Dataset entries
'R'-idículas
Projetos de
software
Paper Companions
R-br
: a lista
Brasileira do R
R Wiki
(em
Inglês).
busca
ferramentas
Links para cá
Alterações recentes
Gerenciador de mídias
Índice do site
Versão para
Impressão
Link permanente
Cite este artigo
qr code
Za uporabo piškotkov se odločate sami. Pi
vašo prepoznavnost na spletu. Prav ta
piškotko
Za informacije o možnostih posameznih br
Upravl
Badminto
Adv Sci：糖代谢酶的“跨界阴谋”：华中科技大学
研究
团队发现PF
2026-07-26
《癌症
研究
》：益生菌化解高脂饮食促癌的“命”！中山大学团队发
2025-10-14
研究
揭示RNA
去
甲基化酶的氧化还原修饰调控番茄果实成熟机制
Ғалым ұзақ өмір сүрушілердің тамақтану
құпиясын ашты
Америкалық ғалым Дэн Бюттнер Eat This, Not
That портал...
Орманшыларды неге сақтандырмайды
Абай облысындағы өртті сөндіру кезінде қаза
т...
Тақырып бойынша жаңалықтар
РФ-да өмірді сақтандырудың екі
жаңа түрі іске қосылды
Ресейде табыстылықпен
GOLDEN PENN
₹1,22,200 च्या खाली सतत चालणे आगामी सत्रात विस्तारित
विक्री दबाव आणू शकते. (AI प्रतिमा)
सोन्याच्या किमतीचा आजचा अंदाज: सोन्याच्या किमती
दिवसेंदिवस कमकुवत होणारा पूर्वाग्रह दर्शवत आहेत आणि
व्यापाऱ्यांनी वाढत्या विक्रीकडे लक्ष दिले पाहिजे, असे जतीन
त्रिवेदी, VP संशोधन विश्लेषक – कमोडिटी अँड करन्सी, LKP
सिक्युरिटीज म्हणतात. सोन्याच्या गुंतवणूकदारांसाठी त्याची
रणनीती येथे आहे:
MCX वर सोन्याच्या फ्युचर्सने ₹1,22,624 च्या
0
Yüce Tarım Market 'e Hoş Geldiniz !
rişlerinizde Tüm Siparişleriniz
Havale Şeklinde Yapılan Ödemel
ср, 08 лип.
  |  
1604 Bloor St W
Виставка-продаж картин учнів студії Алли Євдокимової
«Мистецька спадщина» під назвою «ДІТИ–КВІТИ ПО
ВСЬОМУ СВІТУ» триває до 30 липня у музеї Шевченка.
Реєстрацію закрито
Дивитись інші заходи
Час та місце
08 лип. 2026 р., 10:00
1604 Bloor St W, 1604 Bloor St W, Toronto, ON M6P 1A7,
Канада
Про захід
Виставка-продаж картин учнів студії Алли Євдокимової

The problem
Your answer must be an exact copy of all the entries.

Result
'R'-idículas
Projetos de
software
Paper Companions
R-br
: a lista
Brasileira do R
R Wiki
(em
Inglês).
busca
ferramentas
Links para cá
Alterações recentes
Gerenciador de mídias
Índice do site
Versão para
Impressão
Link permanente
Cite este artigo
qr code
Za uporabo piškotkov se odločate sami. Pi
vašo prepoznavnost na spletu. Prav ta
piškotko
Za informacije o možnostih posameznih br
Upravl
Badminto
Adv Sci：糖代谢酶的“跨界阴谋”：华中科技大学
研究
团队发现PF
2026-07-26
《癌症
研究
》：益生菌化解高脂饮食促癌的“命”！中山大学团队发
2025-10-14
研究
揭示RNA
去
甲基化酶的氧化还原修饰调控番茄果实成熟机制
Ғалым ұзақ өмір сүрушілердің тамақтану
құпиясын ашты
Америкалық ғалым Дэн Бюттнер Eat This, Not
That портал...
Орманшыларды неге сақтандырмайды
Абай облысындағы өртті сөндіру кезінде қаза
т...
Тақырып бойынша жаңалықтар
РФ-да өмірді сақтандырудың екі
жаңа түрі іске қосылды
Ресейде табыстылықпен
GOLDEN PENN
₹1,22,200 च्या खाली सतत चालणे आगामी सत्रात विस्तारित
विक्री दबाव आणू शकते. (AI प्रतिमा)
सोन्याच्या किमतीचा आजचा अंदाज: सोन्याच्या किमती
दिवसेंदिवस कमकुवत होणारा पूर्वाग्रह दर्शवत आहेत आणि
व्यापाऱ्यांनी वाढत्या विक्रीकडे लक्ष दिले पाहिजे, असे जतीन
त्रिवेदी, VP संशोधन विश्लेषक – कमोडिटी अँड करन्सी, LKP
सिक्युरिटीज म्हणतात. सोन्याच्या गुंतवणूकदारांसाठी त्याची
रणनीती येथे आहे:
MCX वर सोन्याच्या फ्युचर्सने ₹1,22,624 च्या
0
Yüce Tarım Market 'e Hoş Geldiniz !
rişlerinizde Tüm Siparişleriniz
Havale Şeklinde Yapılan Ödemel
ср, 08 лип.
  |  
1604 Bloor St W
Виставка-продаж картин учнів студії Алли Євдокимової
«Мистецька спадщина» під назвою «ДІТИ–КВІТИ ПО
ВСЬОМУ СВІТУ» триває до 30 липня у музеї Шевченка.
Реєстрацію закрито
Дивитись інші заходи
Час та місце
08 лип. 2026 р., 10:00
1604 Bloor St W, 1604 Bloor St W, Toronto, ON M6P 1A7,
Канада
Про захід
Виставка-продаж картин учнів студії Алли Євдокимової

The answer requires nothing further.